Hongkong Telecom Interactive Multimedia Services (IMS) has rejected criticism of a lack of interest in video on demand (VOD) projects and says it may set up a system in Australia with Optus.

'They are quite interested in duplicating our system,' IMS managing director William Lo said of Optus, a sister company of Hongkong Telecom and the first private telecoms provider in Australia.

'This is not expected to happen before two years though,' he said.

He confirmed that the IMS video-on-demand project was progressing well, and was on schedule for a soft launch in July and to be fully operational in October.

'We are sticking to the plans we announced a year ago,' he said.

IMS will be the first in the world to launch these commercial interactive multimedia services, making Hong Kong a showcase for such advanced technology.

Mr Lo said a number of countries had come to Hong Kong to get some understanding and leverage from the system, including Singapore, Malaysia and Taiwan.

'The level of Hong Kong's involvement will depend on the infrastructure of the country,' he said, adding that Singapore was at least 18 months behind the territory.

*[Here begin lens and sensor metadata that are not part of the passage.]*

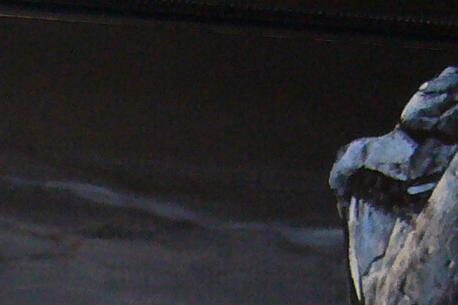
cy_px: 562
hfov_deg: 11.2
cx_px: 42
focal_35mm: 183
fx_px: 2328
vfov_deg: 7.3
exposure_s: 1/60
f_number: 2.9
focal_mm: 6
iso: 200
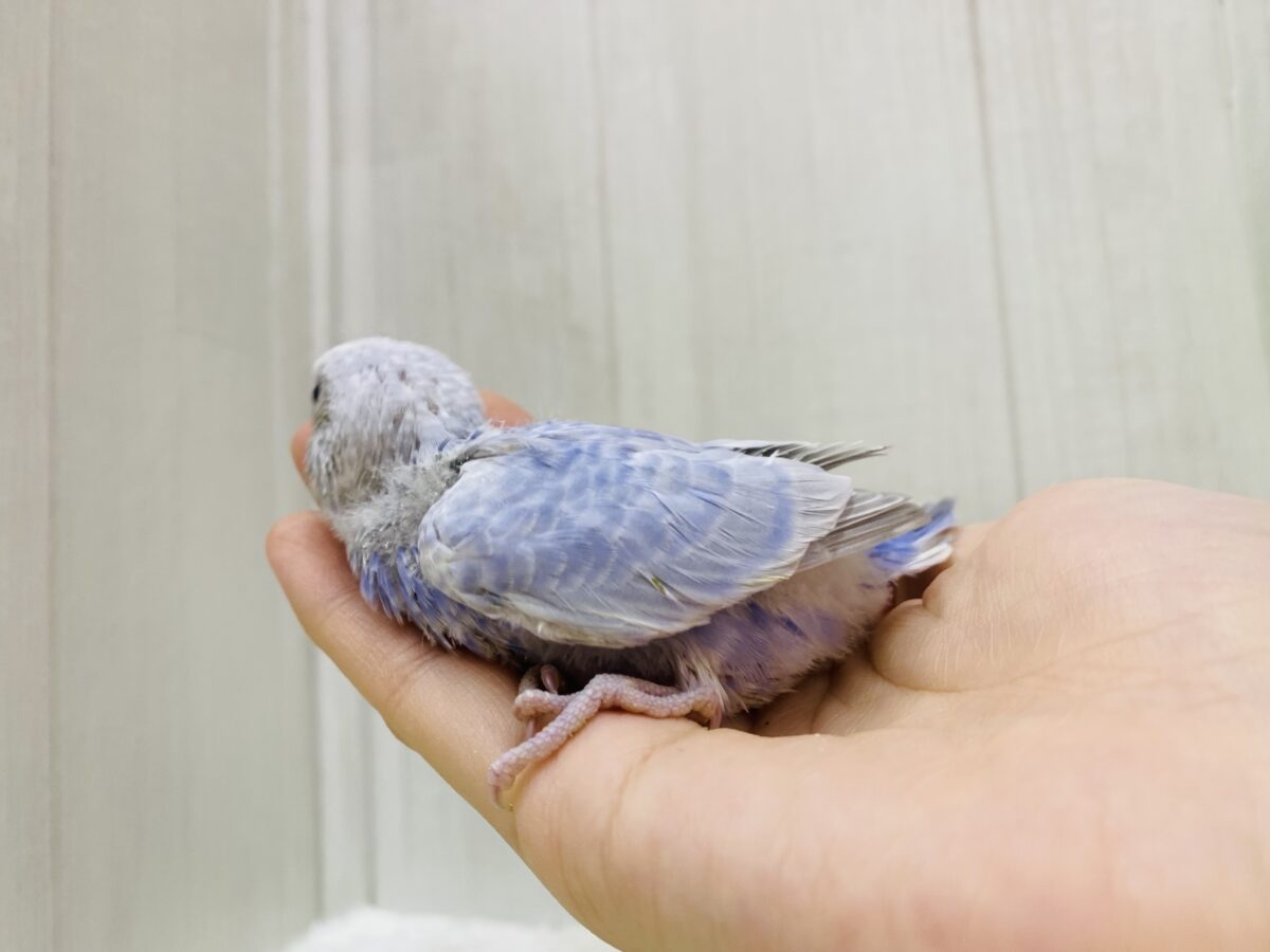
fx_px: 917
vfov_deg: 54.9
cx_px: 635
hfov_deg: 69.4
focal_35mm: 25
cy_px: 476
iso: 100
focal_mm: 4.25
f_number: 1.8
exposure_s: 1/100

Similar projects worldwide were getting off the ground and would be launched soon after Hong Kong, he said.

Mr Lo's statement contradicts a previous statement by Wong Mang-hung, acting assistant director of the Office of the Telecommunications Authority (Ofta), who said last week that 'there seems to be a loss of interest in VOD recently'.

Talking at the Business and Technology Exchange Forum, Mr Wong said that British Telecom had decided to put on hold its VOD project 'as evidence mounts that customer interest is dim'.

In 1995, Hongkong Telecom estimated that there could be 250,000 subscribers within the first two years.

'It is difficult to tell whether this estimate still holds as technology is changing very fast which may affect commercial viability,' Mr Wong said.

Mr Lo said Mr Wong's bleak picture was overly pessimistic. 'Recently, telecommunications around the world have kind of re-planned their video-on-demand projects but are in no way stopping them.' Last October, one key initiator, Bell Atlantic, announced the start of the commercial transition phase of its video-on-demand product and indicated that the goal was to start commercial deployment in 1998.

Bell Atlantic Video Services' Stargazer project had to be withdrawn from technical field tests because it was originally based on 1993 vintage technologies - such as set-tops and copper wires enhanced for video transmission - that have since been surpassed by the fast pace of technical change.

In Hong Kong, IMS' video-on-demand service will initially be offered to about 30,000 home subscribers, which is the number of set-top boxes Hongkong Telecom has ordered from NEC.

'Our price contract implies that we will order more,' Mr Lo said.

According to a source in the United States, NEC's set-top box would use a video decoding chip developed by US-based digital video company C-Cube Microsystems.

'The individual components that come into our set-top box are up to NEC,' Mr Lo said. NEC had been given a set of technology requirements, he said.